(Extracted page text data)

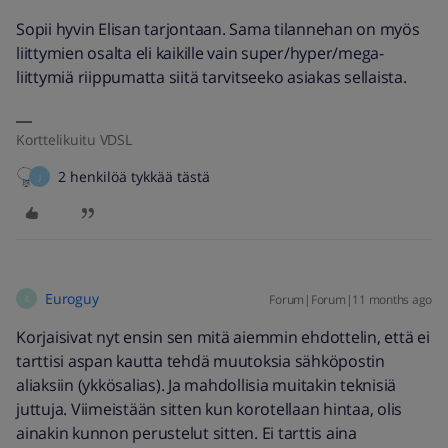
Sopii hyvin Elisan tarjontaan. Sama tilannehan on myös
liittymien osalta eli kaikille vain super/hyper/mega-
liittymiä riippumatta siitä tarvitseeko asiakas sellaista.
Korttelikuitu VDSL
2 henkilöä tykkää tästä
J
Euroguy
Forum|Forum|11 months ago
E
Korjaisivat nyt ensin sen mitä aiemmin ehdottelin, että ei
tarttisi aspan kautta tehdä muutoksia sähköpostin
aliaksiin (ykkösalias). Ja mahdollisia muitakin teknisiä
juttuja. Viimeistään sitten kun korotellaan hintaa, olis
ainakin kunnon perustelut sitten. Ei tarttis aina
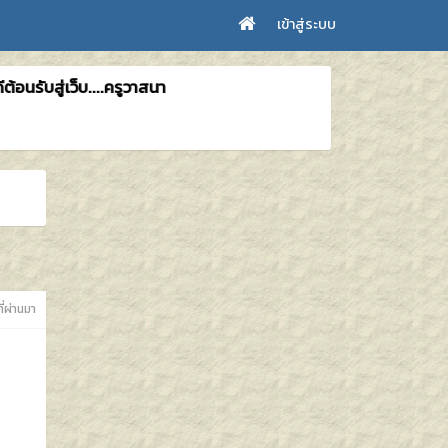
เข้าสู่ระบบ
นรับสู่เว็บ....ครูวาสนา
ที่ผ่านมา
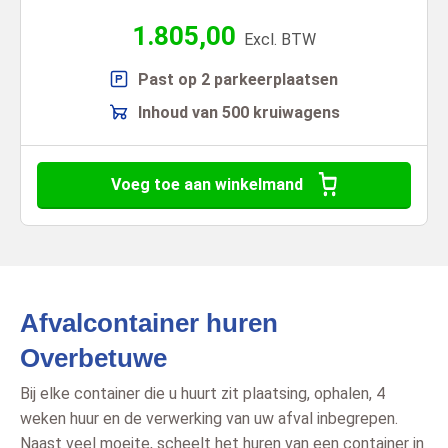
1.805,00
Excl. BTW
Past op 2 parkeerplaatsen
Inhoud van 500 kruiwagens
Voeg toe aan winkelmand
Afvalcontainer huren
Overbetuwe
Bij elke container die u huurt zit plaatsing, ophalen, 4
weken huur en de verwerking van uw afval inbegrepen.
Naast veel moeite, scheelt het huren van een container in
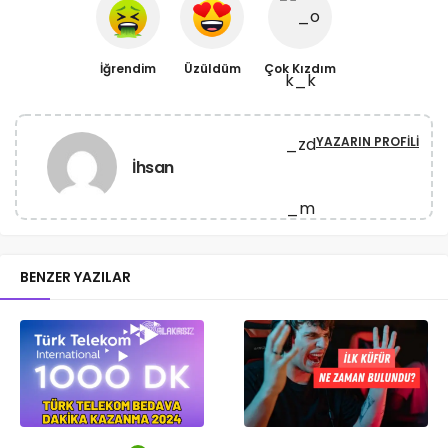
İğrendim
Üzüldüm
Çok Kızdım
YAZARIN PROFILI
İhsan
BENZER YAZILAR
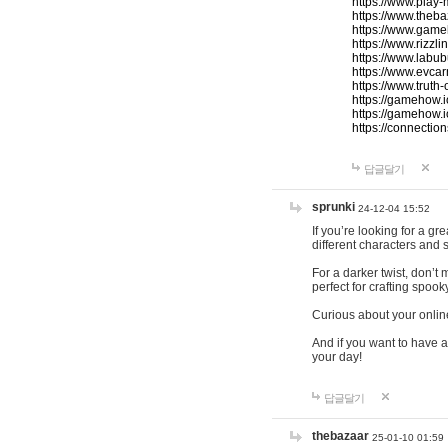
https://www.play-
https://www.theb
https://www.game
https://www.rizzli
https://www.labub
https://www.evcar
https://www.truth
https://gamehow.
https://gamehow.
https://connections
답글달기
sprunki
24-12-04 15:52
If you’re looking for a g
different characters and 
For a darker twist, don’t
perfect for crafting spoo
Curious about your onlin
And if you want to have a
your day!
답글달기
thebazaar
25-01-10 01:59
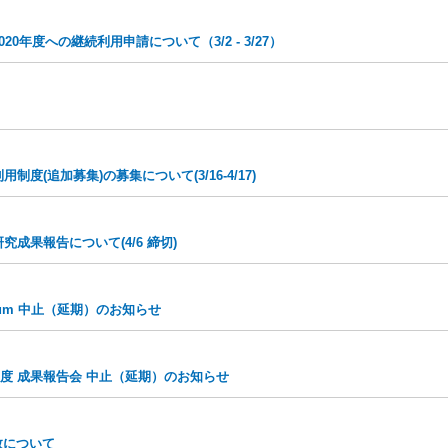
020年度への継続利用申請について（3/2 - 3/27）
度(追加募集)の募集について(3/16-4/17)
研究成果報告について(4/6 締切)
posium 中止（延期）のお知らせ
制度 成果報告会 中止（延期）のお知らせ
係数について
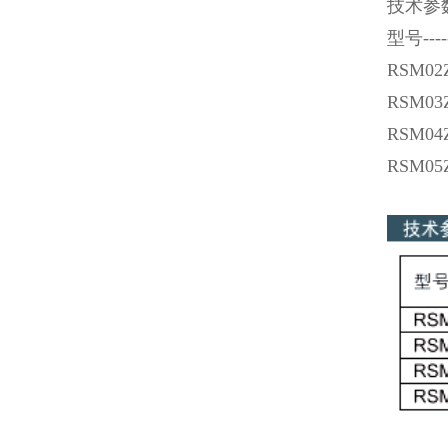
技术参数
型号-----
RSM02
RSM03
RSM04
RSM05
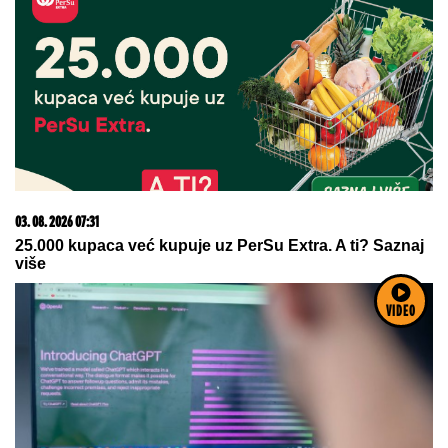
15. 07. 2026 07:44
Većina građana izgubi novac pre nego što stigne na
letovanje - ovih 7 troškova skoro niko ne planira
VIDEO
09. 07. 2026 09:20
Komfor po meri klijenata: nova linija paketa ALTA
banke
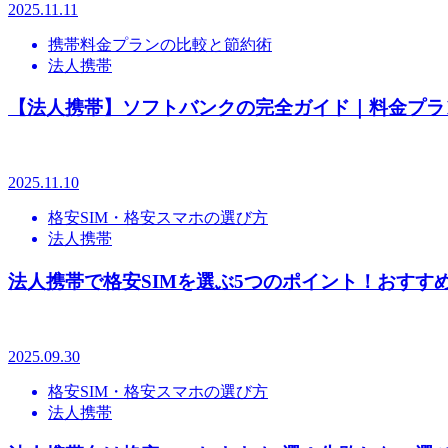
2025.11.11
携帯料金プランの比較と節約術
法人携帯
【法人携帯】ソフトバンクの完全ガイド｜料金プラ
2025.11.10
格安SIM・格安スマホの選び方
法人携帯
法人携帯で格安SIMを選ぶ5つのポイント！おすすめ
2025.09.30
格安SIM・格安スマホの選び方
法人携帯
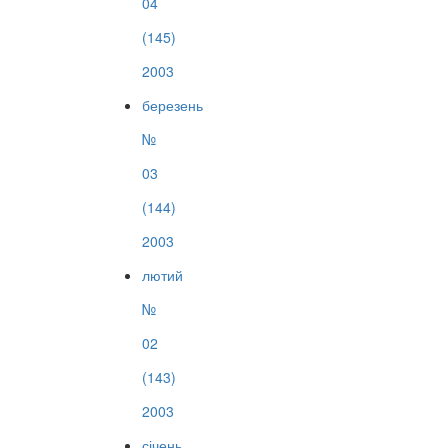
04
(145)
2003
березень
№
03
(144)
2003
лютий
№
02
(143)
2003
січень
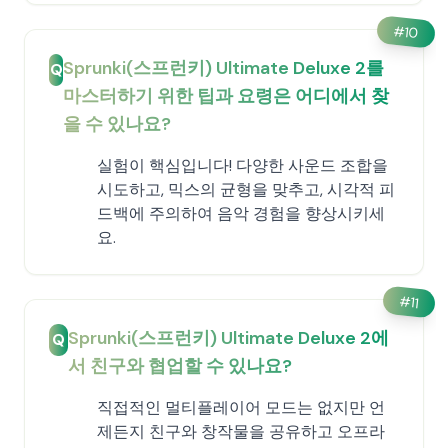
#
10
Sprunki(스프런키) Ultimate Deluxe 2를
Q
마스터하기 위한 팁과 요령은 어디에서 찾
을 수 있나요?
실험이 핵심입니다! 다양한 사운드 조합을
시도하고, 믹스의 균형을 맞추고, 시각적 피
드백에 주의하여 음악 경험을 향상시키세
요.
#
11
Sprunki(스프런키) Ultimate Deluxe 2에
Q
서 친구와 협업할 수 있나요?
직접적인 멀티플레이어 모드는 없지만 언
제든지 친구와 창작물을 공유하고 오프라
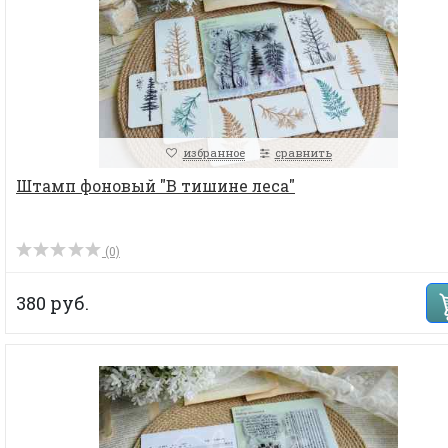
избранное
сравнить
Штамп фоновый "В тишине леса"
(0)
380 руб.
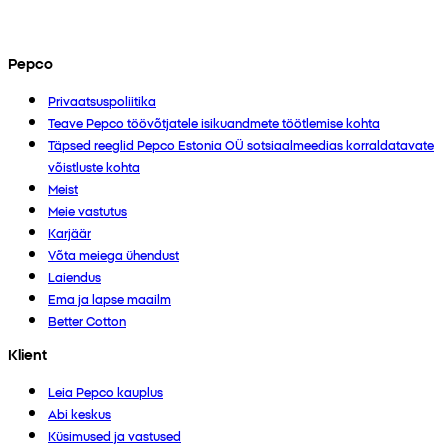
Pepco
Privaatsuspoliitika
Teave Pepco töövõtjatele isikuandmete töötlemise kohta
Täpsed reeglid Pepco Estonia OÜ sotsiaalmeedias korraldatavate
võistluste kohta
Meist
Meie vastutus
Karjäär
Võta meiega ühendust
Laiendus
Ema ja lapse maailm
Better Cotton
Klient
Leia Pepco kauplus
Abi keskus
Küsimused ja vastused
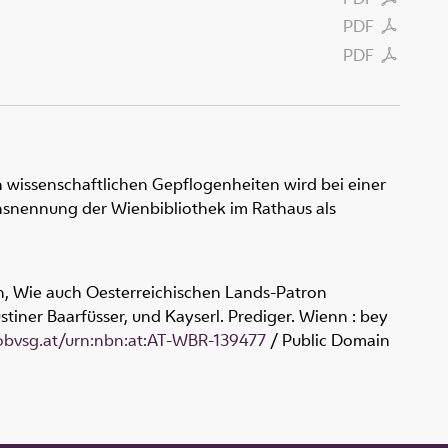
PDF
PDF
 wissenschaftlichen Gepflogenheiten wird bei einer
snennung der Wienbibliothek im Rathaus als
n, Wie auch Oesterreichischen Lands-Patron
ustiner Baarfüsser, und Kayserl. Prediger. Wienn : bey
.obvsg.at/urn:nbn:at:AT-WBR-139477
/ Public Domain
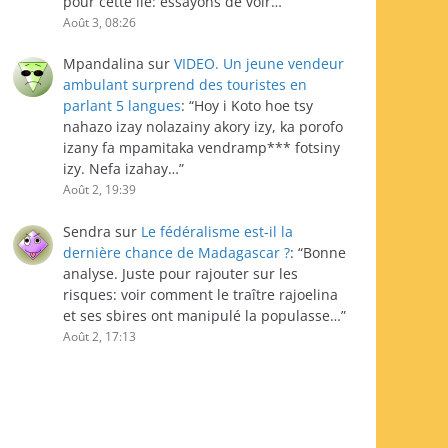
pour cette île: essayons de voir…
”
Août 3, 08:26
Mpandalina
sur
VIDEO. Un jeune vendeur
ambulant surprend des touristes en
parlant 5 langues
: “
Hoy i Koto hoe tsy
nahazo izay nolazainy akory izy, ka porofo
izany fa mpamitaka vendramp*** fotsiny
izy. Nefa izahay…
”
Août 2, 19:39
Sendra
sur
Le fédéralisme est-il la
dernière chance de Madagascar ?
: “
Bonne
analyse. Juste pour rajouter sur les
risques: voir comment le traître rajoelina
et ses sbires ont manipulé la populasse…
”
Août 2, 17:13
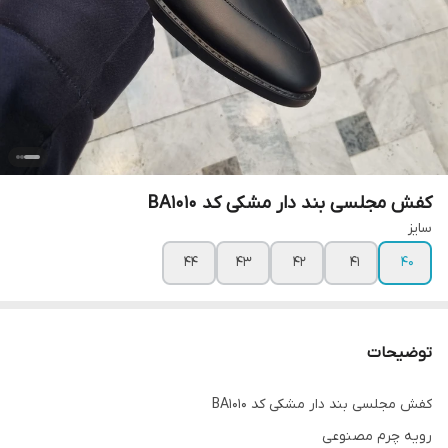
کفش مجلسی بند دار مشکی کد BA1010
سایز
۴۴
۴۳
۴۲
۴۱
۴۰
توضیحات
کفش مجلسی بند دار مشکی کد BA1010
رویه چرم مصنوعی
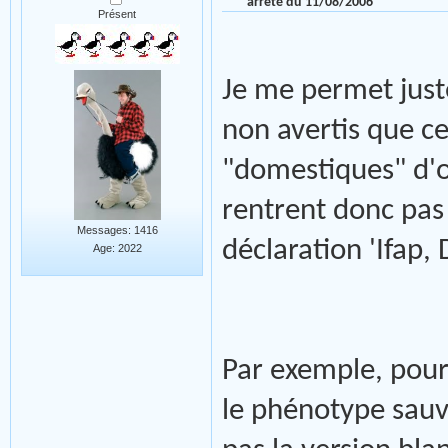
arrêté du 11/08/2006
Présent
Je me permet just
non avertis que c
"domestiques" d'oi
rentrent donc pas
Messages: 1416
déclaration 'Ifap,
Age: 2022
Par exemple, pour
le phénotype sauv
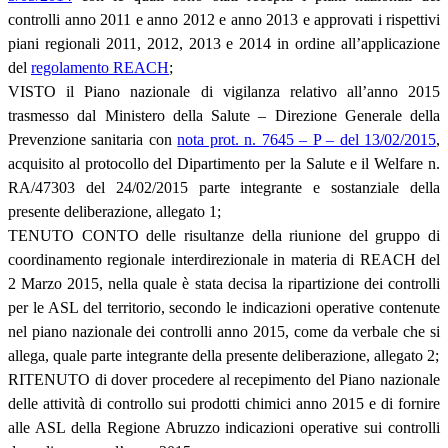
controlli anno 2011 e anno 2012 e anno 2013 e approvati i rispettivi
piani regionali 2011, 2012, 2013 e 2014 in ordine all’applicazione
del
regolamento REACH
;
VISTO il Piano nazionale di vigilanza relativo all’anno 2015
trasmesso dal Ministero della Salute – Direzione Generale della
Prevenzione sanitaria con
nota prot. n. 7645 – P – del 13/02/2015
,
acquisito al protocollo del Dipartimento per la Salute e il Welfare n.
RA/47303 del 24/02/2015 parte integrante e sostanziale della
presente deliberazione, allegato 1;
TENUTO CONTO delle risultanze della riunione del gruppo di
coordinamento regionale interdirezionale in materia di REACH del
2 Marzo 2015, nella quale è stata decisa la ripartizione dei controlli
per le ASL del territorio, secondo le indicazioni operative contenute
nel piano nazionale dei controlli anno 2015, come da verbale che si
allega, quale parte integrante della presente deliberazione, allegato 2;
RITENUTO di dover procedere al recepimento del Piano nazionale
delle attività di controllo sui prodotti chimici anno 2015 e di fornire
alle ASL della Regione Abruzzo indicazioni operative sui controlli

TASK DIRECTIONS: Show the lines above with "스프런키".

TASK ANSWER:
Sprunki(스프런키) Ultimate Deluxe 2를
Sprunki(스프런키) Ultimate Deluxe 2에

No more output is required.